When data is no longer needed, we securely delete or anonymize it.

9. Your Rights

You have several rights concerning your personal data, including:

• The right to access your personal data and receive details about its processing.
• The right to correct inaccurate or incomplete information.
• The right to request deletion of your data under certain circumstances.
• The right to object to or restrict certain processing activities.
• The right to data portability, where applicable.
• The right to withdraw consent at any time where consent is the basis of processing.

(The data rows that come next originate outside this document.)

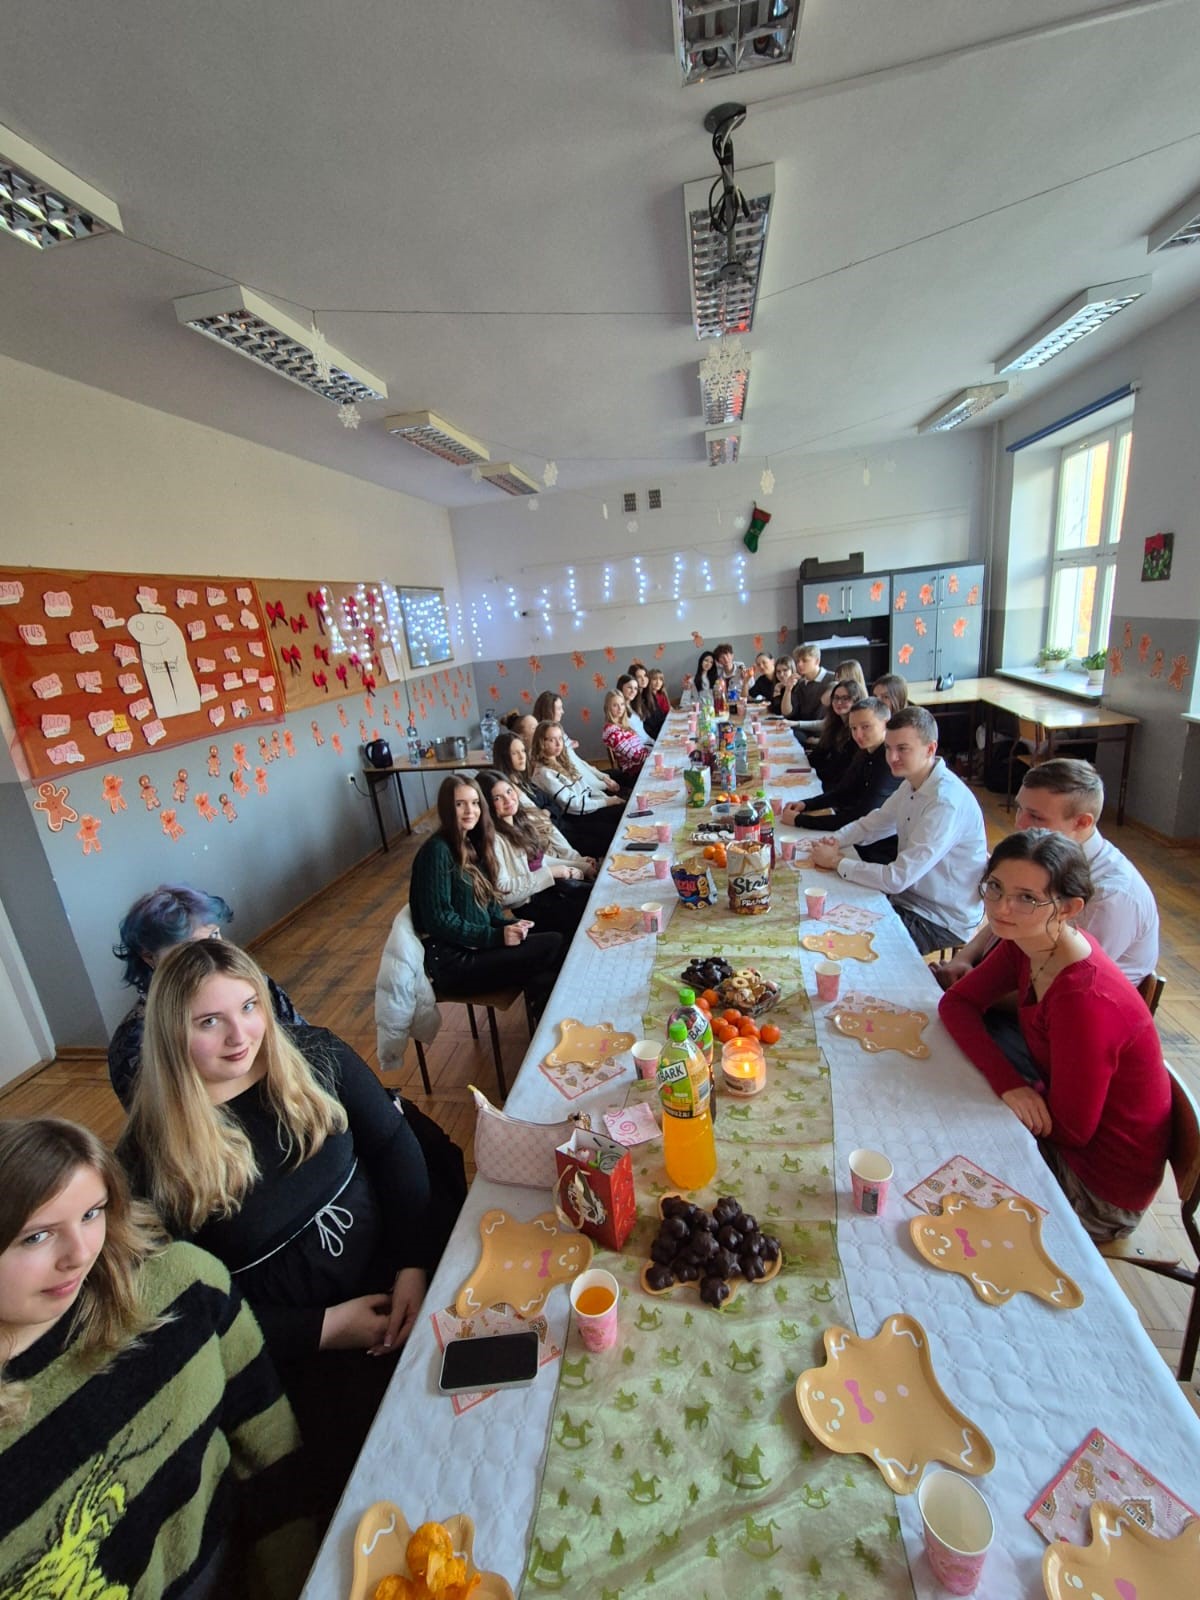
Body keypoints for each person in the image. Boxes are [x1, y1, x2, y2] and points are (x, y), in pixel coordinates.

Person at [118, 938, 443, 1516]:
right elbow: (187, 1309)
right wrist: (326, 1329)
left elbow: (395, 1148)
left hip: (399, 1272)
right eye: (209, 1022)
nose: (240, 1035)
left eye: (249, 1007)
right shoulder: (149, 1159)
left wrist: (413, 1265)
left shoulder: (316, 1056)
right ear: (170, 1035)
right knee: (382, 1480)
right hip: (292, 1345)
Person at [0, 1116, 314, 1597]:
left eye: (92, 1213)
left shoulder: (185, 1290)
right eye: (36, 1236)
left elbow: (271, 1454)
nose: (79, 1254)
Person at [939, 831, 1171, 1242]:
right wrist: (1010, 1084)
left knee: (935, 1153)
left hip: (1097, 1190)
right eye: (995, 887)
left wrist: (1012, 1087)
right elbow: (956, 1004)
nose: (1001, 907)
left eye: (1027, 898)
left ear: (1068, 908)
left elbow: (1072, 1130)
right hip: (1063, 1131)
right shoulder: (1029, 941)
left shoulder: (1084, 998)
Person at [933, 759, 1159, 989]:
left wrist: (966, 986)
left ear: (1082, 822)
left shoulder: (1109, 897)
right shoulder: (1040, 859)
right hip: (1003, 980)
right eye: (1019, 809)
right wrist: (963, 958)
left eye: (1036, 817)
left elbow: (1059, 987)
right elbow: (1006, 914)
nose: (1019, 824)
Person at [810, 706, 988, 954]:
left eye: (902, 749)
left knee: (845, 947)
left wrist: (836, 862)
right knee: (822, 919)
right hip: (907, 898)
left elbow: (897, 878)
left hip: (939, 917)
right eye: (888, 748)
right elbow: (875, 823)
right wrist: (834, 841)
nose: (892, 757)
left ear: (930, 749)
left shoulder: (945, 803)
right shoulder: (913, 782)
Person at [108, 884, 304, 1108]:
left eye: (214, 935)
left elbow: (302, 1043)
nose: (208, 952)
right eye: (188, 947)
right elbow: (159, 1117)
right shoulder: (133, 1040)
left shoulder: (252, 985)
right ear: (149, 957)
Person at [409, 776, 564, 1020]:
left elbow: (488, 905)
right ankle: (547, 1017)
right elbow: (438, 920)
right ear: (446, 808)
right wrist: (495, 936)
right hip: (453, 962)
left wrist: (508, 925)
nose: (470, 810)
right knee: (552, 947)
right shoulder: (437, 851)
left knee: (556, 943)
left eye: (474, 803)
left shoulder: (470, 843)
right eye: (460, 804)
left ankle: (546, 1017)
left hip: (475, 944)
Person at [475, 770, 594, 942]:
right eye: (497, 798)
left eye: (509, 791)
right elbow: (503, 891)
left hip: (550, 890)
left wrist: (580, 866)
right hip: (531, 906)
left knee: (598, 895)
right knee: (592, 912)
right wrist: (551, 873)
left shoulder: (518, 822)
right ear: (486, 804)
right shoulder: (493, 839)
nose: (508, 800)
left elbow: (538, 860)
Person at [782, 697, 900, 837]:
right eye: (853, 728)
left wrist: (800, 820)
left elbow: (862, 816)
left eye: (865, 727)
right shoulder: (865, 751)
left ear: (886, 724)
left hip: (878, 839)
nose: (858, 735)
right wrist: (805, 804)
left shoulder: (889, 761)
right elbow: (843, 792)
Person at [529, 719, 624, 854]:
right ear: (541, 743)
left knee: (625, 810)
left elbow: (585, 788)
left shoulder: (562, 761)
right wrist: (607, 802)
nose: (558, 744)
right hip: (578, 817)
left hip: (590, 806)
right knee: (618, 829)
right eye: (551, 740)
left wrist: (607, 797)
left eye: (560, 738)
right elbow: (574, 804)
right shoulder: (544, 773)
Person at [803, 679, 860, 787]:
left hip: (837, 785)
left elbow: (839, 770)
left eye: (845, 698)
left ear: (856, 701)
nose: (839, 702)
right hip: (824, 778)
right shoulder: (834, 724)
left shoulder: (855, 731)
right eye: (836, 698)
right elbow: (818, 755)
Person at [492, 727, 555, 814]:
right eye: (514, 753)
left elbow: (554, 804)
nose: (522, 757)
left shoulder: (525, 780)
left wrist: (547, 811)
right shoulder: (509, 791)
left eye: (523, 751)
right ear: (504, 757)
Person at [603, 689, 650, 778]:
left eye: (622, 704)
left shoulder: (624, 724)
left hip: (643, 764)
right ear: (608, 708)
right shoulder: (611, 731)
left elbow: (641, 748)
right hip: (634, 772)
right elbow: (635, 756)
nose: (620, 708)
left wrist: (651, 751)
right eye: (615, 705)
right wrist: (652, 753)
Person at [789, 644, 836, 721]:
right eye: (797, 661)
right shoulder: (800, 683)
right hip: (802, 725)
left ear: (817, 661)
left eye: (804, 660)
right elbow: (790, 713)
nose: (799, 664)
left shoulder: (833, 678)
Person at [616, 674, 653, 747]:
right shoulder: (619, 710)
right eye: (630, 687)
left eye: (635, 688)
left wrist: (654, 743)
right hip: (639, 748)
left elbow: (642, 732)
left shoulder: (634, 706)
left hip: (648, 743)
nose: (633, 691)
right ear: (621, 687)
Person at [645, 667, 670, 734]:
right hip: (658, 728)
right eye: (654, 679)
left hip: (666, 722)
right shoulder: (647, 698)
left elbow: (668, 710)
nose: (658, 682)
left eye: (661, 679)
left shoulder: (662, 694)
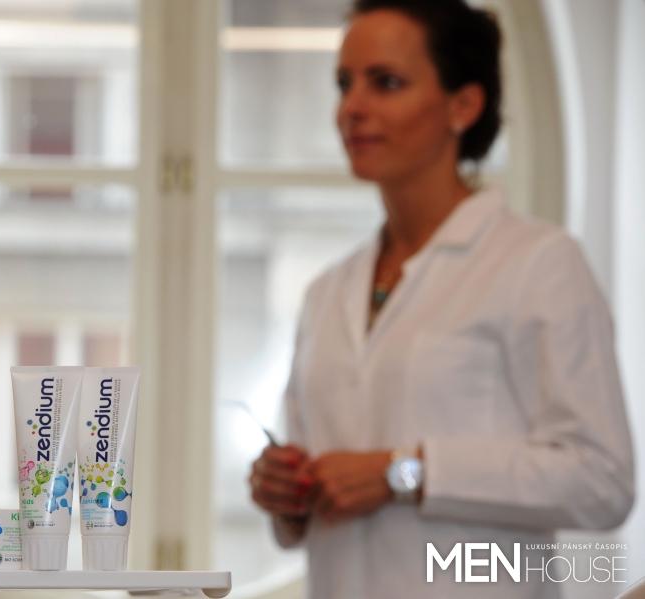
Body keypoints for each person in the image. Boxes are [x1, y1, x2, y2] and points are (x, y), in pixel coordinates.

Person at [248, 0, 635, 597]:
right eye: (345, 84)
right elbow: (319, 486)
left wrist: (406, 472)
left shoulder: (538, 264)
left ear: (464, 105)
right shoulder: (328, 293)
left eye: (386, 82)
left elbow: (601, 481)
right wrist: (287, 494)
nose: (352, 108)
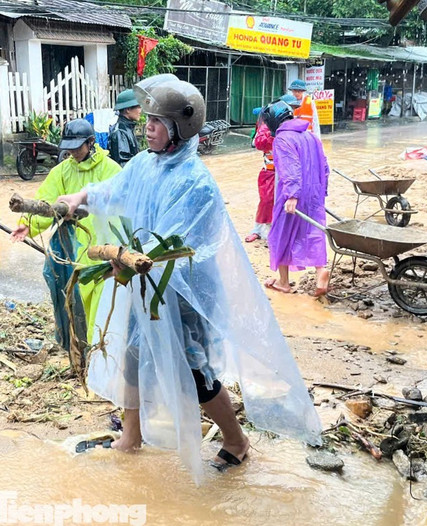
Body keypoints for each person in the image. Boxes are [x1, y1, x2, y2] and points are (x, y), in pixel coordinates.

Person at [56, 75, 322, 482]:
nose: (148, 127)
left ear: (179, 130)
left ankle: (236, 442)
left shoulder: (196, 181)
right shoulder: (146, 163)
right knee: (130, 355)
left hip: (184, 291)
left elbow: (177, 246)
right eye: (147, 119)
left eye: (158, 122)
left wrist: (131, 261)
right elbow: (115, 190)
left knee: (196, 373)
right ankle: (131, 436)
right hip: (144, 283)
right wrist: (81, 197)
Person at [11, 119, 120, 345]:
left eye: (77, 146)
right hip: (72, 245)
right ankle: (77, 346)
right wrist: (28, 224)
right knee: (68, 293)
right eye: (68, 147)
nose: (72, 152)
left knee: (101, 299)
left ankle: (99, 348)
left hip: (100, 246)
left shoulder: (111, 169)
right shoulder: (62, 171)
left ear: (91, 143)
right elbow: (47, 201)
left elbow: (121, 211)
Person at [262, 100, 330, 297]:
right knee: (313, 231)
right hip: (314, 193)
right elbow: (324, 166)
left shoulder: (283, 139)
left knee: (280, 234)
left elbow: (290, 168)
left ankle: (284, 282)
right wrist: (321, 191)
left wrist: (292, 195)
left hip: (292, 194)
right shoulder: (310, 136)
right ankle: (320, 272)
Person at [245, 108, 276, 243]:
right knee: (266, 201)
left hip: (286, 173)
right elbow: (257, 143)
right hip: (269, 172)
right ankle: (259, 230)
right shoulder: (266, 129)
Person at [108, 89, 141, 167]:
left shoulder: (128, 128)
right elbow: (123, 165)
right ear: (128, 109)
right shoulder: (120, 132)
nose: (140, 110)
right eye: (138, 107)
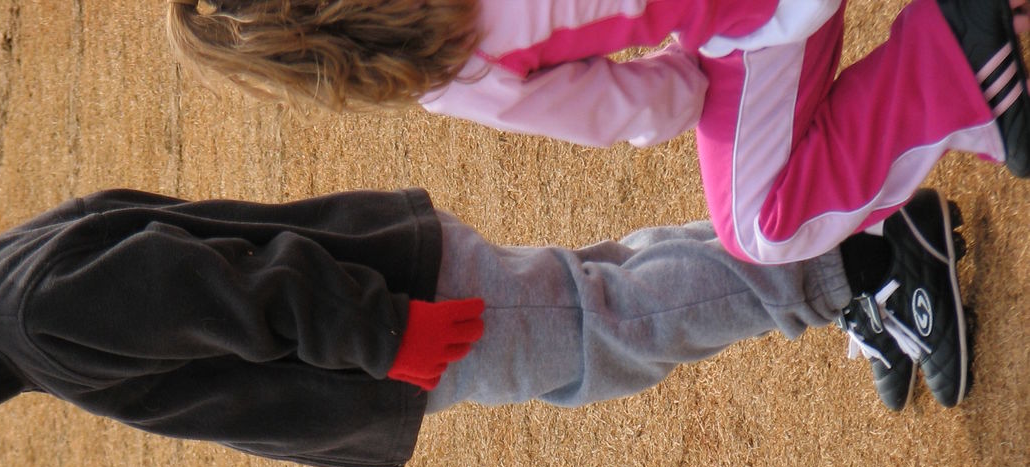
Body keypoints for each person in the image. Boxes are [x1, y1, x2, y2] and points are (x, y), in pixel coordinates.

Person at [0, 185, 968, 467]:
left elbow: (224, 284)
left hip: (399, 321)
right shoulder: (1, 292)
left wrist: (387, 338)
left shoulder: (34, 318)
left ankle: (864, 263)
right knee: (605, 297)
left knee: (605, 334)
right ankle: (841, 250)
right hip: (390, 310)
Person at [166, 0, 1030, 266]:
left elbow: (654, 105)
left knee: (763, 224)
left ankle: (959, 60)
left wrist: (686, 51)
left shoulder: (456, 68)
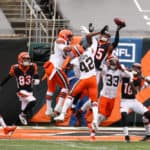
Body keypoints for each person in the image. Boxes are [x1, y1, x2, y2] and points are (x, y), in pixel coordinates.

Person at [89, 56, 133, 140]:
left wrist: (121, 68)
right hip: (104, 96)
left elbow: (128, 75)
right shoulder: (107, 69)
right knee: (100, 114)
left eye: (114, 62)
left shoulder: (119, 71)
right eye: (112, 61)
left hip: (112, 97)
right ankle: (93, 130)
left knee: (106, 116)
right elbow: (100, 66)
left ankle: (95, 124)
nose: (113, 63)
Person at [43, 29, 84, 117]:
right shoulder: (60, 40)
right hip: (55, 67)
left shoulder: (66, 43)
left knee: (50, 89)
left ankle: (48, 109)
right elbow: (66, 48)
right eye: (69, 36)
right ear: (63, 35)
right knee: (66, 86)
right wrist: (75, 47)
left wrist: (79, 50)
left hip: (50, 67)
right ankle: (59, 107)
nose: (70, 38)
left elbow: (72, 55)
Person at [0, 51, 40, 125]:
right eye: (25, 59)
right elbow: (8, 77)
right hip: (21, 91)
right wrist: (1, 85)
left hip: (30, 91)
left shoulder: (33, 66)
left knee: (23, 110)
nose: (27, 61)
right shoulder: (15, 68)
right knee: (33, 101)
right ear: (20, 60)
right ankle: (22, 115)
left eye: (28, 59)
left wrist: (36, 80)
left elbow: (37, 78)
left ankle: (13, 126)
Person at [120, 63, 150, 142]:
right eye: (135, 68)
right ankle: (126, 137)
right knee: (124, 115)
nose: (136, 70)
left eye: (138, 68)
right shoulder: (126, 74)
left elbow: (135, 92)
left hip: (133, 101)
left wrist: (132, 81)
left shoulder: (139, 79)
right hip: (124, 101)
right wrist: (128, 71)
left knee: (147, 115)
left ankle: (148, 135)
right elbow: (122, 67)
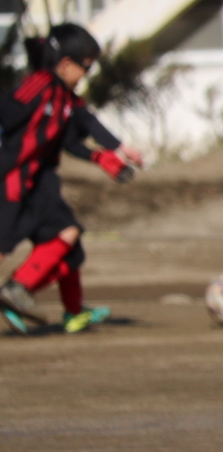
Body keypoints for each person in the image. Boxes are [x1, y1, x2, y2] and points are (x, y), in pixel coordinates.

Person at [0, 24, 142, 335]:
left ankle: (70, 310)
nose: (86, 77)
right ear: (65, 64)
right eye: (86, 68)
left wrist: (112, 151)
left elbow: (81, 127)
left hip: (39, 183)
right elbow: (6, 110)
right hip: (12, 181)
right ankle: (17, 289)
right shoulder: (39, 85)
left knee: (68, 240)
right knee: (46, 239)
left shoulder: (65, 97)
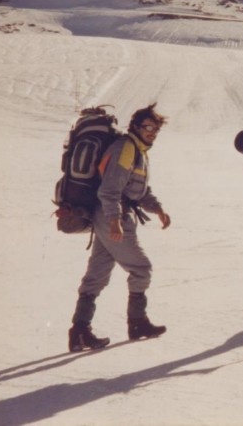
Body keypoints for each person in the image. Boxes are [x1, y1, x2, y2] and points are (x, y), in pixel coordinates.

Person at [68, 104, 172, 352]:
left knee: (96, 275)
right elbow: (110, 189)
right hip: (112, 216)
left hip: (108, 215)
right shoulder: (126, 148)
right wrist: (114, 220)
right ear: (136, 126)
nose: (152, 132)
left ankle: (79, 332)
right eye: (148, 127)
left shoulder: (137, 151)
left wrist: (157, 209)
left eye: (156, 129)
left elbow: (138, 190)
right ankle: (137, 323)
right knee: (141, 269)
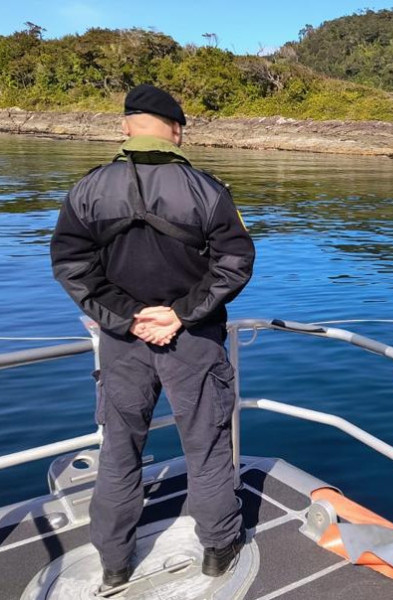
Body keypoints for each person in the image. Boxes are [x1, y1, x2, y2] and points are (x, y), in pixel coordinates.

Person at [50, 84, 256, 588]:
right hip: (194, 341)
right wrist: (180, 314)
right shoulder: (209, 190)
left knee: (120, 451)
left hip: (123, 344)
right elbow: (236, 262)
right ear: (177, 129)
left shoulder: (87, 190)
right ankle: (218, 549)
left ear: (125, 126)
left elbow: (71, 264)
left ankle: (115, 563)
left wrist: (127, 316)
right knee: (205, 447)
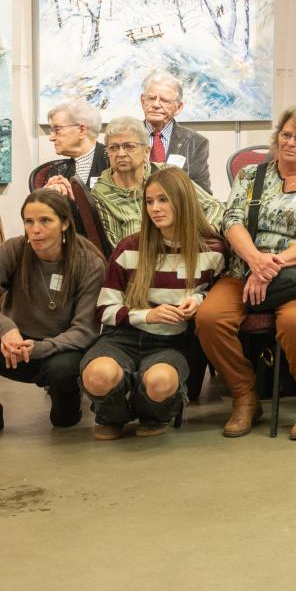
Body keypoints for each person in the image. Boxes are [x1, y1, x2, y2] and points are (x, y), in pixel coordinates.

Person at [197, 106, 296, 440]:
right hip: (245, 269)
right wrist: (255, 260)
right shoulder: (251, 176)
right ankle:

To exercise your rights, please contact us using the details provided at the end of this policy. We will respond within the timeframes required by law.

10. Children’s Privacy

Our quest rooms may have age restrictions for certain experiences. We do not knowingly collect personal data from children without appropriate parental or guardian consent. If we discover that personal data of a minor has been collected improperly, we will take steps to delete it promptly.

11. Policy Updates

We may update this Data Protection Policy from time to time to reflect changes in our practices, technology, or legal requirements. We encourage visitors to review the policy regularly to stay informed about how we protect personal data.

12. Contact Information

If you have any questions, concerns, or requests related to this Data Protection Policy or the handling of your personal data, please contact:

Hidden Clue HQ
Data Protection Officer
Rosedale Road, Albany, Auckland 0632, New Zealand
Phone: +642040471936
Email: [email protected]

We are committed to protecting your personal data and ensuring a safe, enjoyable experience in our quest rooms.